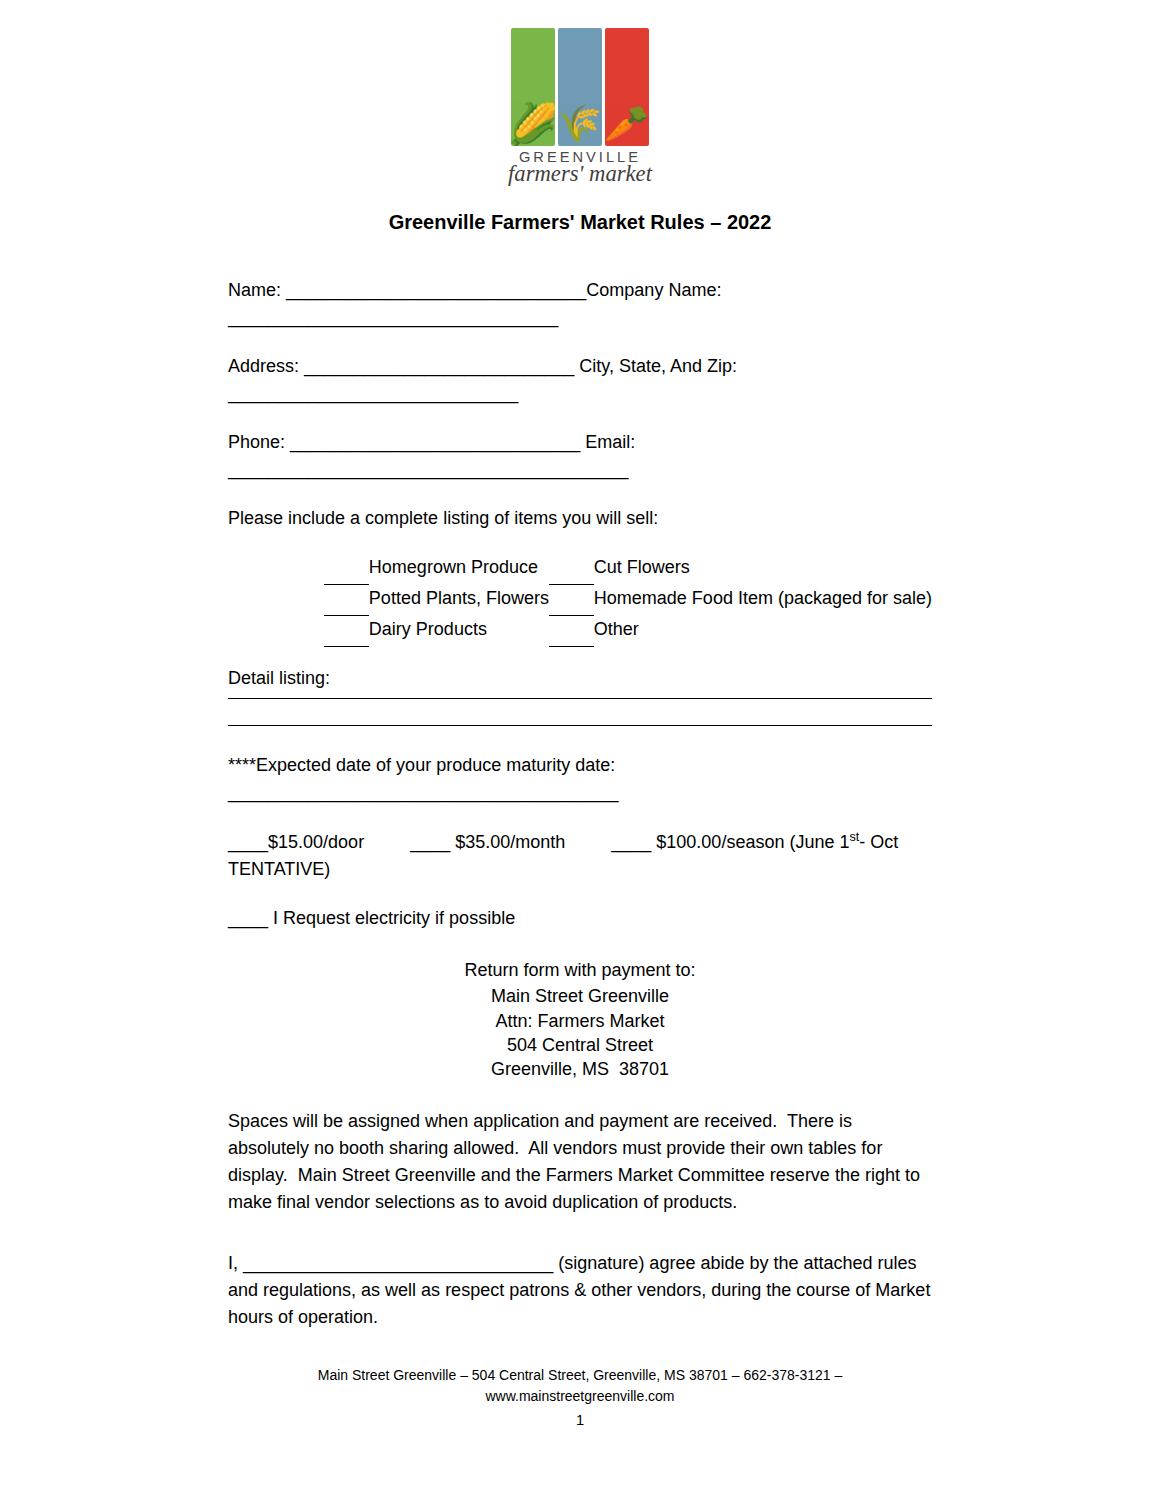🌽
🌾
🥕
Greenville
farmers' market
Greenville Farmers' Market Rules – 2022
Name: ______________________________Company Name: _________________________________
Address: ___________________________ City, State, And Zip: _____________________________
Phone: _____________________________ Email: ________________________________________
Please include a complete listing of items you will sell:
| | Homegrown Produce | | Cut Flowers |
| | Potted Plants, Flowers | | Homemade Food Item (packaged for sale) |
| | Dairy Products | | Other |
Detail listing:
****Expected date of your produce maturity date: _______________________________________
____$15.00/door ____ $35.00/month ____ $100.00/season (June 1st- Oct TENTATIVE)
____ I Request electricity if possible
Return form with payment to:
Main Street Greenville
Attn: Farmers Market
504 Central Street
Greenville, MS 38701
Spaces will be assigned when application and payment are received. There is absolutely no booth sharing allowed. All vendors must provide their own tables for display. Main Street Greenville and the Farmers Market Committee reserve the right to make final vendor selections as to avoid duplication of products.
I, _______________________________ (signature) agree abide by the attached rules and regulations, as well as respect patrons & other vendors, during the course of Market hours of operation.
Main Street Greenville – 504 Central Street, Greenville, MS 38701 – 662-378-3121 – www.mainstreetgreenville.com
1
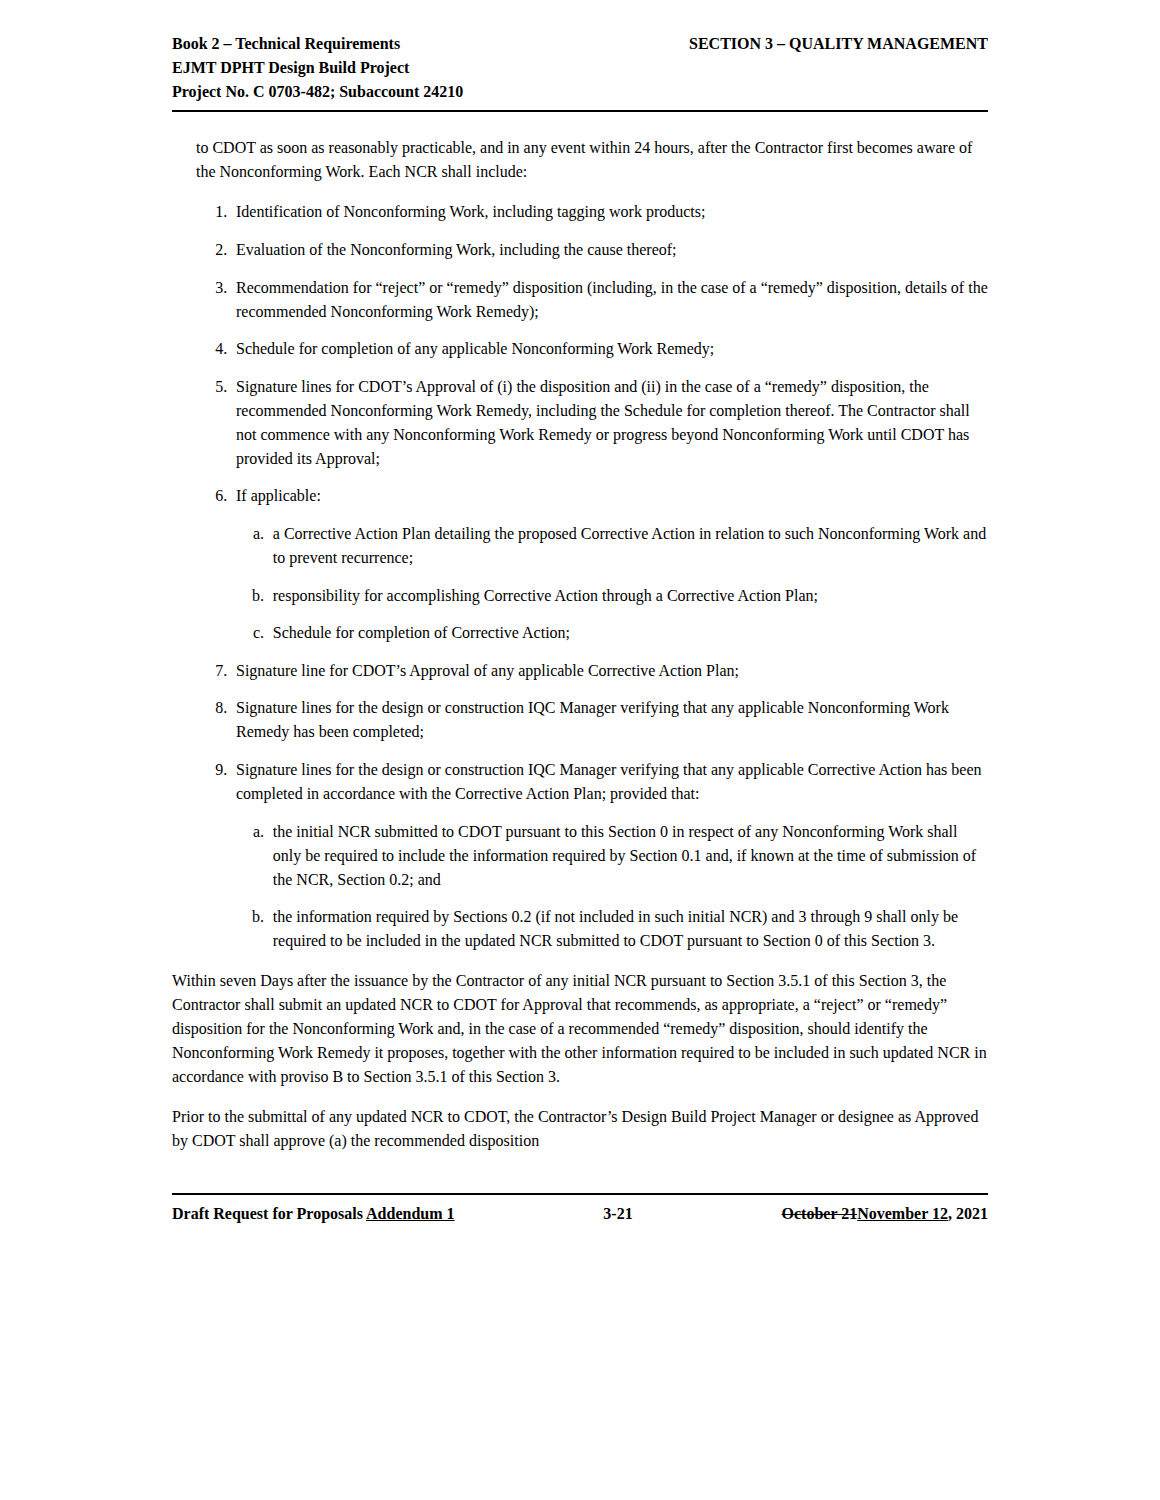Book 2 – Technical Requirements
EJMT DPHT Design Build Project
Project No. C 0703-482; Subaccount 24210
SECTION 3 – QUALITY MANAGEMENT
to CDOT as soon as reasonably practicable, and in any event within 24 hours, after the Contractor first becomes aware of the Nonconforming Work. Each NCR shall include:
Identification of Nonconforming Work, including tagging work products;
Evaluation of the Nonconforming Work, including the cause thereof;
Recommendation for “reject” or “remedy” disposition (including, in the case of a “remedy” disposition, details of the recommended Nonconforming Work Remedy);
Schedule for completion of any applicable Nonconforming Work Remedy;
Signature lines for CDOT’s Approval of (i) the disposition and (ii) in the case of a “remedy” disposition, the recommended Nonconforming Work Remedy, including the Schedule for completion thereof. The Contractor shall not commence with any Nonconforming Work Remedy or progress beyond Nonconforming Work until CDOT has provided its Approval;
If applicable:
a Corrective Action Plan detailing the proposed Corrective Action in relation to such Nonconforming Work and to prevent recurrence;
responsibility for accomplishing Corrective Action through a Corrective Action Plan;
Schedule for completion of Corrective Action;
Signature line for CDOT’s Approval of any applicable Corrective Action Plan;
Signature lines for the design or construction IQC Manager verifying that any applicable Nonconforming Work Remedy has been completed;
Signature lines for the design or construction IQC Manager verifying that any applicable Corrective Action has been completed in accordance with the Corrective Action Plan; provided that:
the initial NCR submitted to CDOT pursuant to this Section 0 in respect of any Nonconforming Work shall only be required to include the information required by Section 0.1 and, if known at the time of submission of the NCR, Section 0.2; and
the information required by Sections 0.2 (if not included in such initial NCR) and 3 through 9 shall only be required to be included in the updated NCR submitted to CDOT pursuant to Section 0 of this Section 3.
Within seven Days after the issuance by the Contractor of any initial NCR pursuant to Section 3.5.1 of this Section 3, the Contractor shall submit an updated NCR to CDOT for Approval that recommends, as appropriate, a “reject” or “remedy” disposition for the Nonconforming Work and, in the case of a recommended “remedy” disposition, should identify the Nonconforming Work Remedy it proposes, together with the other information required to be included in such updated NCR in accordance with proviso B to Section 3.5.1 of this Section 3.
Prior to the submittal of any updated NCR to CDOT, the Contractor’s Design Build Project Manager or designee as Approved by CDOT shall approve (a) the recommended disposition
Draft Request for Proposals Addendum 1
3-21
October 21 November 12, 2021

__________

> _EXERCISE REQUIREMENTS_
Scan the material for the word "construction". Return every line where it is found.

> _SOLUTION TO THE EXERCISE_
Signature lines for the design or construction IQC Manager verifying that any applicable Nonconforming Work Remedy has been completed;
Signature lines for the design or construction IQC Manager verifying that any applicable Corrective Action has been completed in accordance with the Corrective Action Plan; provided that:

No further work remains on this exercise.